Grinding The Liver At Home
I buy my beef liver in slices, I slightly freeze it and put it through my food processor. If you don’t have a food processor, you can use a blender. Freezing it creates some texture that makes it easier to chop in a blender to processor. Then you add this liver to the ground pork (you can sub ground beef if you don’t eat pork).
Liver Dumpling Soup
- For The Liver Dumplings
- 1 lb of beef liver
- 1.5 lbs of ground pork
- 2 cups of seasoned bread crumbs
- 2 eggs
- 1/3 cup of fresh parsley, minced
- 1 large yellow onion, minced
- 2 teaspoons of white pepper (or to taste)
- 1 teaspoon of black pepper
- 2 teaspoons of salt
- 1/2 teaspoon of nutmeg
- 1 tablespoon of garlic powder
- 1 tablespoon of onion powder
- 1/2 tablespoon of paprika
- 2 tablespoons of milk
- For the Broth
- 3 cups of chopped carrots
- 3 cups of chopped celery
- 2 medium yellow onions, chopped
- 3 cloves of garlic, smashed
- 3 Bone In beef Shanks, or Beef Soup Bones
- 20 Cups of water
- 2 Tablespoons of Better Than Bouillon, beef or veggie flavor
- Salt, Pepper, Garlic and Onion Powder
- *Optional, 3 to 4 cups of cooked noodles, I use Polish Egg Noodles
- For the liver, you can ask the butcher to grind it for you at the store. They sometimes like to do this at night, right before they close and clean the machine. So you may have to order it ahead of time. You can also tell them you don't mind of it's ground on the machine where other meats have been ground. If you don't feel comfortable asking, bring the liver home, place in freezer for a couple hours so it is slightly frozen, but not frozen solid. You can use a food processor or blender, pulse until it is chopped up finely. Bring slightly frozen helps. There will be red liquid. This is NOT blood. It is the healthy part of the liver. Don't freak out.

┄┄┄┄┄┄┄┄┄┄┄┄┄┄┄┄┄┄┄┄

## Requirement 1
Output the part of the liver dumpling soup recipe from "Liver Dumpling Soup" to "(or to taste)", word for word.
## Requirement 2
Go on with the liver dumpling soup recipe, picking up right after its last sentence.
The lines that come next are separate material with no connection to the liver dumpling soup recipe.

[Stored items]
┄┄┄┄┄┄┄┄┄┄┄┄┄┄┄┄┄┄┄┄

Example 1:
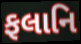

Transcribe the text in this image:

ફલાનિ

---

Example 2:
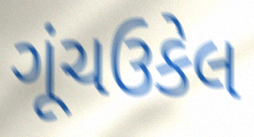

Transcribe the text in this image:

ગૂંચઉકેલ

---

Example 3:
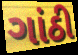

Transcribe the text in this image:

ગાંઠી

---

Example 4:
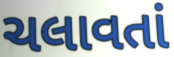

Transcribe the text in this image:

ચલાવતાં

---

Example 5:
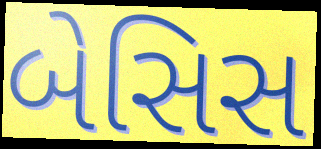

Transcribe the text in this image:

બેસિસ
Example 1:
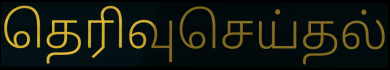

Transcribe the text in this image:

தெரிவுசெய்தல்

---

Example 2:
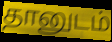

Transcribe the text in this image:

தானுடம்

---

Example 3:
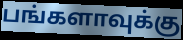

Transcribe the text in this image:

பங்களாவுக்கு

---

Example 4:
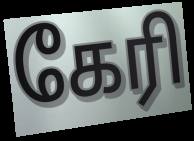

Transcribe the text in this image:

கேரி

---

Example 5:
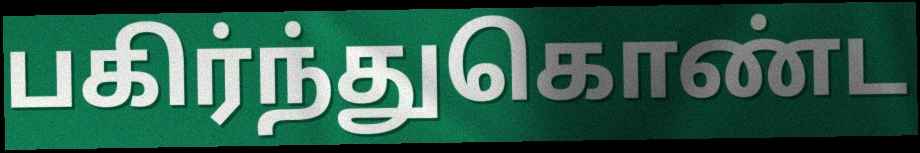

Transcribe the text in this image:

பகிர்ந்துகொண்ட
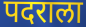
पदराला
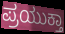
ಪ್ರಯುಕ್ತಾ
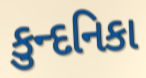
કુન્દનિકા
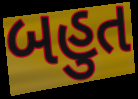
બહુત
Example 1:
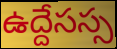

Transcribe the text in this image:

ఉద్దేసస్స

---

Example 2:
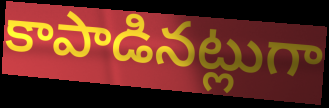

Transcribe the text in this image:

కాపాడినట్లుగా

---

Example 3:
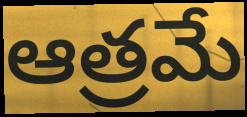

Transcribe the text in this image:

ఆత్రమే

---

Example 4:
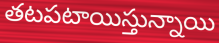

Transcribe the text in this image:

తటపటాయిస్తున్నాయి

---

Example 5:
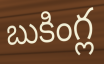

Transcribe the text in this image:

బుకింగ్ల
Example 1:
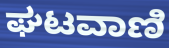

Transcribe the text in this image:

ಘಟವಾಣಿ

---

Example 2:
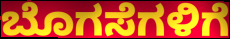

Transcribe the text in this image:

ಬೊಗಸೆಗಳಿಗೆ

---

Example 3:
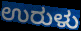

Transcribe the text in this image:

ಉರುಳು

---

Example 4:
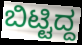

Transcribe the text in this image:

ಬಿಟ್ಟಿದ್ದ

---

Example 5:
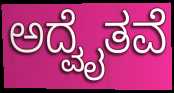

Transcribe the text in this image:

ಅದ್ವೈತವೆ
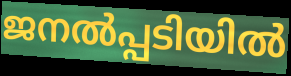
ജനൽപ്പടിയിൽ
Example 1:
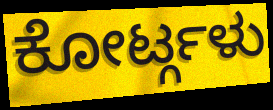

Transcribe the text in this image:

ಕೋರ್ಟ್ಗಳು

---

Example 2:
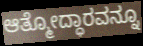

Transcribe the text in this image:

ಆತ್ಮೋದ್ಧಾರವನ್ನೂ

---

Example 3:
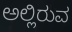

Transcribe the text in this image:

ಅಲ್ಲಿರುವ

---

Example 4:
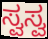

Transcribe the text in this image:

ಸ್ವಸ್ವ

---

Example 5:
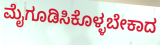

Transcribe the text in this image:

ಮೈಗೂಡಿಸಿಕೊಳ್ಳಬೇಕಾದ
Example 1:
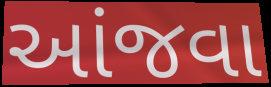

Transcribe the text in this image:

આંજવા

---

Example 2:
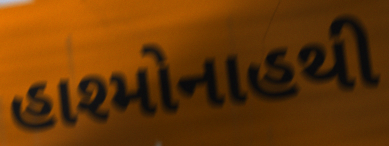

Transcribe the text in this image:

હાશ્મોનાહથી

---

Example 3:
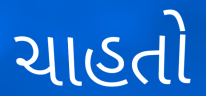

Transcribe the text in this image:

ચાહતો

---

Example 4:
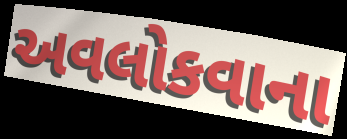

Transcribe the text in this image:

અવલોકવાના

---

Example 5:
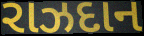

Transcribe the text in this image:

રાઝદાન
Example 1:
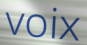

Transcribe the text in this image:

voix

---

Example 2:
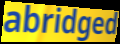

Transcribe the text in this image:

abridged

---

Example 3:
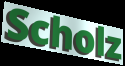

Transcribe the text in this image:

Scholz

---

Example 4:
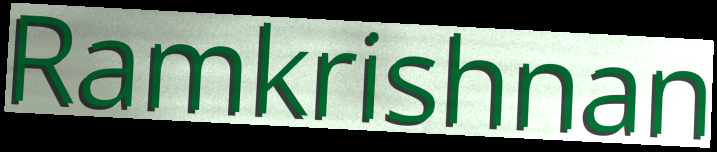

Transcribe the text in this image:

┄┄┄┄┄┄┄┄┄┄┄┄┄┄┄┄┄┄┄┄

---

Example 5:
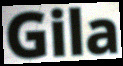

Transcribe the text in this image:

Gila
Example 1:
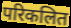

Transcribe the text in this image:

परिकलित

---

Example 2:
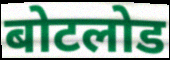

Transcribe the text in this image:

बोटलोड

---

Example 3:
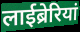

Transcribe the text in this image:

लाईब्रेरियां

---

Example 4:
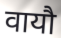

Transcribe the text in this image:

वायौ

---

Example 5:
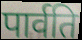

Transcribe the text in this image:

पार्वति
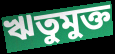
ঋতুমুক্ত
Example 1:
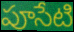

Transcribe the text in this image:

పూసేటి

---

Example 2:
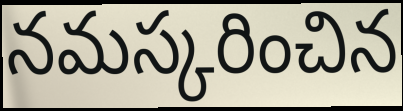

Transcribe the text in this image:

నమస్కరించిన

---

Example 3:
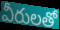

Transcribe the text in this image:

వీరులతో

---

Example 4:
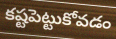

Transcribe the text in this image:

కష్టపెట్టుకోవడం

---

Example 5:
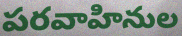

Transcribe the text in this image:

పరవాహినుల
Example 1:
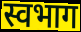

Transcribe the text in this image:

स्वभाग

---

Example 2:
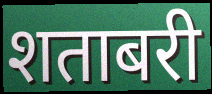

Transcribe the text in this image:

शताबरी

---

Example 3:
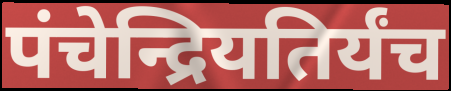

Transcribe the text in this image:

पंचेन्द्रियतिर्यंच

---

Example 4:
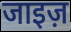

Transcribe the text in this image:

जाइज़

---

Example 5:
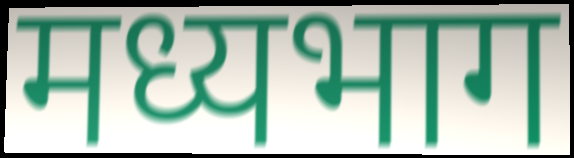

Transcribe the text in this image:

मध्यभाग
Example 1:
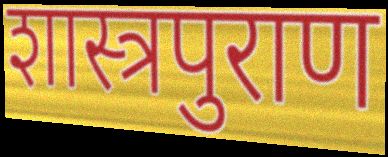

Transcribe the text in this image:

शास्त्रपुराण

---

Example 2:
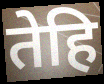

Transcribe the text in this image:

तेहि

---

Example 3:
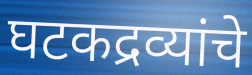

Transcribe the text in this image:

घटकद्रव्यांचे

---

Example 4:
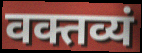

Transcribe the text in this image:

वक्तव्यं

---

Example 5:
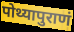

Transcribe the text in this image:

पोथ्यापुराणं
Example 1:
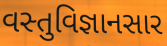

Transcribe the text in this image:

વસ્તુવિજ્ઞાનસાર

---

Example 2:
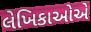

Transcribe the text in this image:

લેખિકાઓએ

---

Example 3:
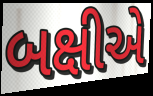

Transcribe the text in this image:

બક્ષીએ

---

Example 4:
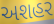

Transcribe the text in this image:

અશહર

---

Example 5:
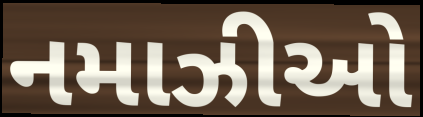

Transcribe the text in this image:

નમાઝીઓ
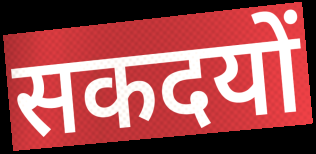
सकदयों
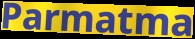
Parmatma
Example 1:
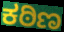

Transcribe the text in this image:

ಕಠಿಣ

┄┄┄┄┄┄┄┄┄┄┄┄┄┄┄┄┄┄┄┄

## Output 1
Liver Dumpling Soup
- For The Liver Dumplings
- 1 lb of beef liver
- 1.5 lbs of ground pork
- 2 cups of seasoned bread crumbs
- 2 eggs
- 1/3 cup of fresh parsley, minced
- 1 large yellow onion, minced
- 2 teaspoons of white pepper (or to taste)

## Output 2
- Add the ground liver to the ground pork and all of the other ingredients listed for the liver dumplings. Combine well, don't over mix.
- I make my broth ahead of time and bring to a low boil on the stove. If you do not want to follow the steps below to make the broth, you can buy store bought broth. My recipe is more nutrient dense.
- When your broth is boiling on low, drop the liver dumplings by the spoonful into the boiling liquid. You can also use a cookie scoop to do this. the liver dumpling balls should be about 2 inches big.
- Stir carefully while they boil, they are done when they float to the top.
- Cook your noodles and keep them separate. Add them to soup when serving. Top with fresh parsley.
To Make Your Own Broth
- Season the beef shanks on all sides with salt, pepper, garlic and onion powder.
- Add to a skillet with butter or oil and sear on all sides for a few minutes.
- Add the beef shanks or bones to a large stock pot with the water, veggies, and bouillion, cook on low, 4 to 6 hours. Strain the beef and veggies out and use the stock for the liver dumplings.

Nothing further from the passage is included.